08年大統領戦、CM総額は10億㌦!


次期米大統領選挙は2008年11月。まだ2年近くもあるというのに米メディアでは連日のようにその行方が取り沙汰されている。ヒラリー・クリントン上院議員とバラク・オバマ上院議員の出馬表明で史上初の女性あるいは黒人大統領誕生の可能性が出てきたためだ。

共和党も民主党も候補が乱立するのは必至の情勢で、選挙CMに費やされるお金も、米有力調査会社TNSメディア・インテリジェンス(TNSMI)によると、向こう2年間で10億㌦(約1,200億円)を超過すると言われ、テレビ局にとっても史上空前の規模になりそうだ。

来年1月、全国に先駆けて党員集会(予備選の一つ)が行われるアイオワ州のテレビ局にはCM放送を打診する候補者が早くも殺到している模様だ。同州の州都デモイン市のローカル局WHO-TVのジム・ボイヤー社長は、業界誌アドバタイジング・エイジとのインタビューで、「数多くの候補者が夜11時のニュース番組周辺にCM放送を希望してくるはず。このままでは収集しきれない状況が生まれることも覚悟しなければならない」と、嬉しい悲鳴を上げている。

そこで各局が注目しているのがホームページ活用案。アイオワと同じく注目度が高い予備選が戦わされるニューハンプシャーの地元テレビ局WMUR-TVではニュース番組の拡大版をホームページ上で展開する予定。放送上で収容仕切れなかった選挙CMをウェブ上で吸収できればとしている。

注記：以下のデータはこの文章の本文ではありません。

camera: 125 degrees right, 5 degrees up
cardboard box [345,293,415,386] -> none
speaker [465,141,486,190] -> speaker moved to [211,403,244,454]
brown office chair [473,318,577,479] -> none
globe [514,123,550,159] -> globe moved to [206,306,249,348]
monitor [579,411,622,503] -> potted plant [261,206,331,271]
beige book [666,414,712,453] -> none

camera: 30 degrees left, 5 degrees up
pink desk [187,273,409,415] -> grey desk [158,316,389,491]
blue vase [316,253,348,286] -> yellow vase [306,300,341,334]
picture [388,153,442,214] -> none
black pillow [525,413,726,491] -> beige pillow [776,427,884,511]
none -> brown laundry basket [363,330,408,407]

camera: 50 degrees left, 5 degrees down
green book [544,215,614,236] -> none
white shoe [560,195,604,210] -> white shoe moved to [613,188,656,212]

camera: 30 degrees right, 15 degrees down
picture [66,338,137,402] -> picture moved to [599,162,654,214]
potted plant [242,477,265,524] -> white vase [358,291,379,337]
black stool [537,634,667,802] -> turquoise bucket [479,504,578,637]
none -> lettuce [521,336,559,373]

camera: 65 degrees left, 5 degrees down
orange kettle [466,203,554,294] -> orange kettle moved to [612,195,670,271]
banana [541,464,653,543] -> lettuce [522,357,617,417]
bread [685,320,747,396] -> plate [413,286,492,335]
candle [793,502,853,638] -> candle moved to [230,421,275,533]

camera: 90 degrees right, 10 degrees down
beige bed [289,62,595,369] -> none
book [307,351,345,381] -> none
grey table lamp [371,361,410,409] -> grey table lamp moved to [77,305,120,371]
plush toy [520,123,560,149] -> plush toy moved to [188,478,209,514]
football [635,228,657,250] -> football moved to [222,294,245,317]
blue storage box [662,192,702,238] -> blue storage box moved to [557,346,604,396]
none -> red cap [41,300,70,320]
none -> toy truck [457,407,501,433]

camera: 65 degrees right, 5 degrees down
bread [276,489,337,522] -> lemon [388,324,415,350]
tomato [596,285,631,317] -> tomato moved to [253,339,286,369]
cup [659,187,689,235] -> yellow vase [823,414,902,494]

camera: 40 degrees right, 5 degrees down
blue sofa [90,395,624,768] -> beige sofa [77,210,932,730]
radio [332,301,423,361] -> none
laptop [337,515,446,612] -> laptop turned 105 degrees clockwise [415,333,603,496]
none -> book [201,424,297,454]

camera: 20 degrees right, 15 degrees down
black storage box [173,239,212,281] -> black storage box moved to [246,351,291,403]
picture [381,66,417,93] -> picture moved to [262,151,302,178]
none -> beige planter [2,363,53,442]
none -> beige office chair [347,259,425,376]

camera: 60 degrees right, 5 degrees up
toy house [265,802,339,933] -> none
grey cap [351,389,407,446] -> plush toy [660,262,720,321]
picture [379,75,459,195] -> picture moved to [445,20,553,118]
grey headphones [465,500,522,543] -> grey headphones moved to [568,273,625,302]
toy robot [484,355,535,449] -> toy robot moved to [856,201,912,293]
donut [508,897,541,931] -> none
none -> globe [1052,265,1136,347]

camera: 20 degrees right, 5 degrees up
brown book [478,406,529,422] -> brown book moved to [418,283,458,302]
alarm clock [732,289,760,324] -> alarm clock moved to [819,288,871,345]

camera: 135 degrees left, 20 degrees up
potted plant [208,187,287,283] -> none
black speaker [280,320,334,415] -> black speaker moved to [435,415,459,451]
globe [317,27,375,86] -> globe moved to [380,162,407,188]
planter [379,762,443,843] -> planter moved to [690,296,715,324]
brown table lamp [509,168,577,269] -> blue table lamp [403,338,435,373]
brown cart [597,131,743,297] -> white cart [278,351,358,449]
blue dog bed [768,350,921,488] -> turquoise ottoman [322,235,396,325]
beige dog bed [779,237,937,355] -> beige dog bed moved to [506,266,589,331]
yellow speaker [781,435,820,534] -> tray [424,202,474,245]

TNSMIのエバン・トレイシーは、ローカル局であぶれた選挙CMは、ケーブル局や新聞などにも流れ、ローカル局以外の媒体にも恩恵を与えると予測している。ちなみに、前回2004年の大統領選挙で投入された選挙CMは総額6億5,900万㌦(約790億円)(TNSMI調べ)だった。